For more information on the importance of stewardship and cultivation, and the three I’s of cultivation-Inform, Involve and Invest-see our blog article ‘Smart data collection and segmentation can drive your fundraising strategy.’
Just as your segments help you focus your energies on the donors and prospects with the greatest potential, your cultivation and stewardship plan should echo the prioritization of your segments. Develop the most appropriate grouping of activities to meet the needs of the constituents in those segments, and spend the most time cultivating and stewarding the constituents with the greatest potential.
According to Penelope Burk, author of Donor Centered Fundraising, 84% of donors say they would give again to your organization if they received a personalized thank you that clearly identified how the gift benefitted your organization. Your donors clearly want to understand the impact of their gift, and will keep giving when it is effectively communicated to them.
Stewardship and cultivation activities come in many different shapes and sizes. Look to your organization’s calendar of events to help drive your specific plans. The idea is not to add more things to do into your already busy calendar, but to maximize those events or outreach activities to better communicate what impact your donors’ gifts will have on those you serve.

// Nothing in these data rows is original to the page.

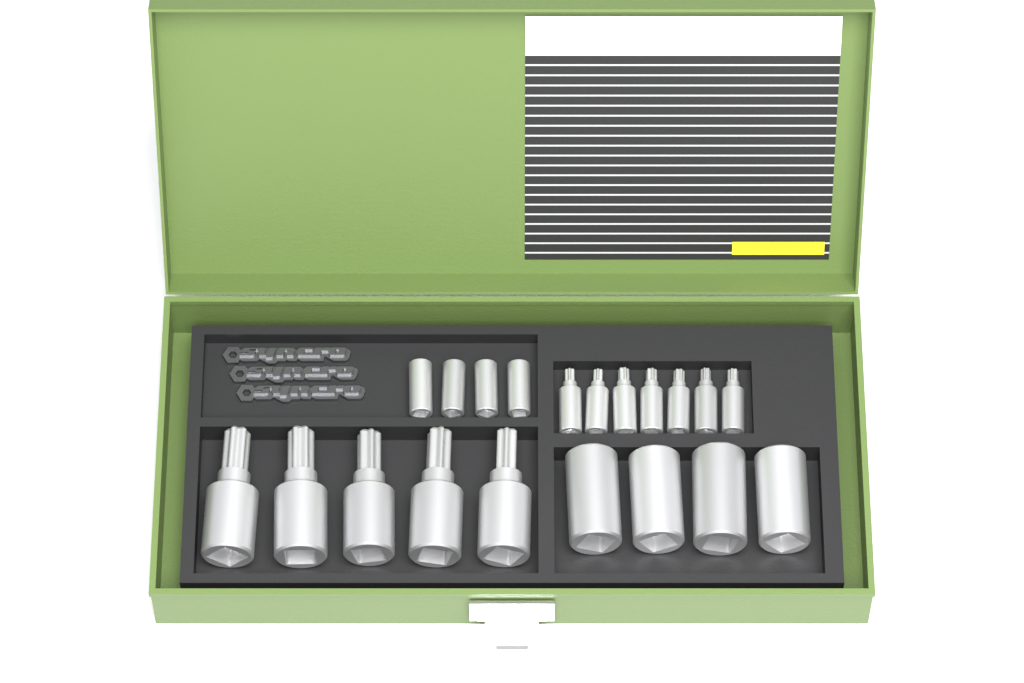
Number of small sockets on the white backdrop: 11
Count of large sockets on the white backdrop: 9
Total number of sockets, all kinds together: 20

Does your organization create an annual report of gifts to recognize donors? Consider sending it to donors and non-donors alike as a way of thanking those who contributed and cultivating those who have not given. Identify your top 10, 25, 100 donors and send your annual report to them first, in a 9×12 envelope, using first-class postage. Include a personal note from the head of your organization thanking them for their leadership gifts. Send the remainder out a week later, in less expensive packaging.

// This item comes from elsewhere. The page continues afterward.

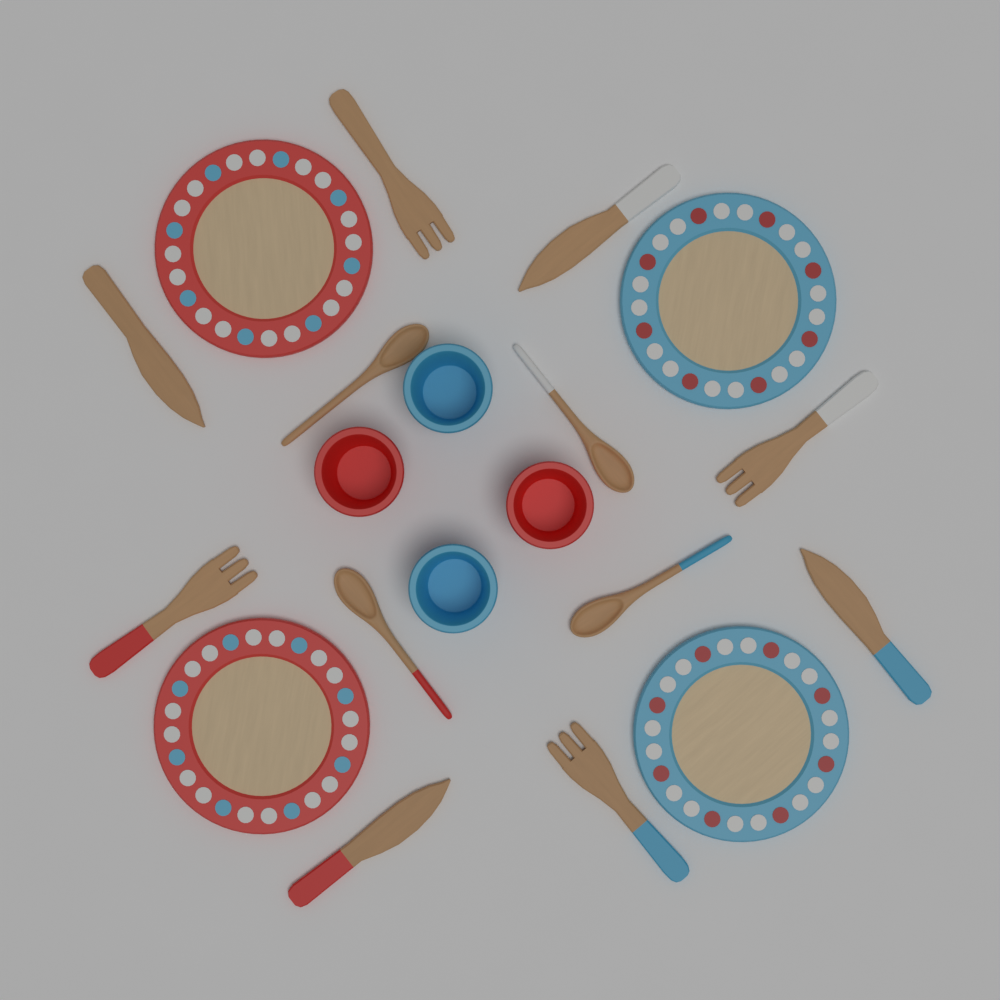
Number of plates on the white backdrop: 4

The creation of donor societies is another way to cultivate and steward donors and to invite donors to move to a higher-level gift. To decide what giving levels make the most sense for your organization, develop a gift tier chart of past gifts and see where the gift ranges exist. Make your second-highest tier be a range that only a few have attained, and allow for a level that even your highest donors can strive for. Name your giving societies in a way that would be meaningful to your constituents. Want to encourage more donors to give at $1,000+ level? Then consider calling gifts over $1,000 a ‘leadership gift’ and offer special incentives to people who give at this level, such as a reception with the head of your organization, special parking privileges or reserved seating at events, invitation to a leadership donor event, etc.